From Injections to Patches: IPA's AI Revolution in GLP-1 Diabetes Therapy

The current GLP-1 drug landscape has a persistent problem—frequent injections. Drugs like semaglutide require repeated dosing due to their short half-life, which impacts patient compliance and quality of life. What if we could redesign these molecules from scratch using artificial intelligence?

ImmunoPrecise Antibodies (IPA) just did exactly that.

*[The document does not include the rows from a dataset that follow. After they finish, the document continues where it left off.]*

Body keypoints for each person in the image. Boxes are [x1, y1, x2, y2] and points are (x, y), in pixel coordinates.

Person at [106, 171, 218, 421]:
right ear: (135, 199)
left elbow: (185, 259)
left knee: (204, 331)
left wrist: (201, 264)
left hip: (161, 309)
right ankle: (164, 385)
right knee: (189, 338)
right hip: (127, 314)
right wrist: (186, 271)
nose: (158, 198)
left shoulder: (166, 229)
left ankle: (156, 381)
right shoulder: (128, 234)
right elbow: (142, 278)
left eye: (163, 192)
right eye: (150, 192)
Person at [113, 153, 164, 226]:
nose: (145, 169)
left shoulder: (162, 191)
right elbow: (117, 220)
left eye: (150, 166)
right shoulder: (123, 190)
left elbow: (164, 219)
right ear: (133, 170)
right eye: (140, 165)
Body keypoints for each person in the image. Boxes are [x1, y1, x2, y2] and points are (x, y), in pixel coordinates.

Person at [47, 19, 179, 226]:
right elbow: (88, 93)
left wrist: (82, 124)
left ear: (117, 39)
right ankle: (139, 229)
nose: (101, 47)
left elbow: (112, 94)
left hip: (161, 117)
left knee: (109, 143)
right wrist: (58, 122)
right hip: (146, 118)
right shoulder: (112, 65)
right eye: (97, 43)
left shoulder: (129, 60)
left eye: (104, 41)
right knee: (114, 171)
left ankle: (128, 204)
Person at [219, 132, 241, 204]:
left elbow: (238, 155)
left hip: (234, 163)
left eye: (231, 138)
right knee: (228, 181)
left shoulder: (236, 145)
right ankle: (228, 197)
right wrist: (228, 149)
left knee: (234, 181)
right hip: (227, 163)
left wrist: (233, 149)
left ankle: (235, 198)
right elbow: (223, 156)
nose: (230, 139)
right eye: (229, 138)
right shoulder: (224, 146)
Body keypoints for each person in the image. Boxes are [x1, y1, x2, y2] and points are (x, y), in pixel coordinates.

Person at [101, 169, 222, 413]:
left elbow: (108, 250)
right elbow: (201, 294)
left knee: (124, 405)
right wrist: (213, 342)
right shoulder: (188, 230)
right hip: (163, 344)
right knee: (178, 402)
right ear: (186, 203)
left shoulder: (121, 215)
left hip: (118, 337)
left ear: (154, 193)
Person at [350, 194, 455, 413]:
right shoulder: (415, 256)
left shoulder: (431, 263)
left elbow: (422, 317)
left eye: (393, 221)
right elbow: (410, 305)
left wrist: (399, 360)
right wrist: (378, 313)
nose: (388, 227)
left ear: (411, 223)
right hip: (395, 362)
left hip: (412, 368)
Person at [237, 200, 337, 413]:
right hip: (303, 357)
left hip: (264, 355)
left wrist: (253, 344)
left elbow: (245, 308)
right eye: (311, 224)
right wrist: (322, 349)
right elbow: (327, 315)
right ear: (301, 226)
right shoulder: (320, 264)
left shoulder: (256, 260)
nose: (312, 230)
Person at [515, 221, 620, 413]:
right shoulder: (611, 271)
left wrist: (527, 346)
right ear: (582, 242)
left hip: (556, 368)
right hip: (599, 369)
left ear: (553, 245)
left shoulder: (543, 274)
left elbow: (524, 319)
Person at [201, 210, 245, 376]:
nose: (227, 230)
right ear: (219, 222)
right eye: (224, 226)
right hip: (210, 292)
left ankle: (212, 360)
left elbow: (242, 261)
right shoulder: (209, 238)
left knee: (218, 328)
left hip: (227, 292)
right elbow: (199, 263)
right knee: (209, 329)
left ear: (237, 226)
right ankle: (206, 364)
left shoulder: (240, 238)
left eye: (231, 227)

Listed on NASDAQ: IPA, the biotech company has leveraged its proprietary LENSai™ platform—an AI-driven system that decodes evolutionary patterns in biological data—to generate an entirely new class of GLP-1-like therapeutics in just two weeks. This isn’t incremental improvement; it’s computational drug design at scale.

The Problem With Today’s GLP-1s

Current GLP-1 therapies dominate diabetes and obesity treatment, but they come with tradeoffs: short duration requiring frequent injections, manufacturing complexity, and limited patient accessibility for non-invasive options. The industry has been tweaking chemical structures, but IPA took a different path.

How LENSai Rewrites the Rules

Instead of traditional medicinal chemistry, IPA’s LENSai platform identifies unique molecular patterns by analyzing how therapeutic sequences evolved across species. The system then generates optimized genetic sequences that:

• Extend half-life through enhanced resistance to enzymatic breakdown—meaning fewer doses
• Improve manufacturability using rational genetic engineering rather than chemical synthesis
• Enable non-invasive delivery by optimizing molecular size and properties for transdermal patches

The AI-generated sequences were further refined using IPA’s proprietary HYFT® technology, which enhances binding strength and therapeutic stability. The result: GLP-1 alternatives designed for compatibility with nucleic acid-based expression systems.

The Transdermal Game-Changer

Perhaps the most striking innovation—IPA is exploring transdermal patch delivery for these AI-designed GLP-1 therapies. Rather than weekly or daily injections, imagine a small patch providing steady, controlled release of the therapeutic peptide. The AI optimization specifically tailored molecular properties to support this delivery method, addressing a major pain point in current diabetes management.

Why This Matters for Biotech Innovation

IPA’s approach represents a fundamental shift in how therapeutics are discovered:

1. Entirely computational: From discovery through optimization, the process happens in silico before any wet lab work
2. Rapid iteration: Two weeks to generate, develop, and optimize novel sequences—versus months for traditional methods
3. Precision engineering: Every molecular detail is optimized for specific therapeutic goals rather than following conventional industry templates

The HYFT patterns underlying LENSai are exclusive to IPA, providing competitive moat and potential licensing opportunities across multiple therapeutic areas.

The Road Ahead

These AI-designed GLP-1 constructs are currently in preclinical evaluation. IPA is investigating transdermal feasibility, collaborating with established nucleic acid delivery specialists like Aldevron (a Danaher company) to ensure compatibility and optimize gene expression while minimizing immune response risks.

The implications extend beyond GLP-1: LENSai’s in silico capabilities position IPA at the frontier of next-generation biologics development, with potential to accelerate drug discovery across diabetes, obesity, and beyond.

For investors tracking biotech innovation and AI-driven therapeutics, IPA’s computational approach offers a glimpse into how drug development may evolve—faster, more precise, and eventually, more accessible to patients through non-invasive delivery methods.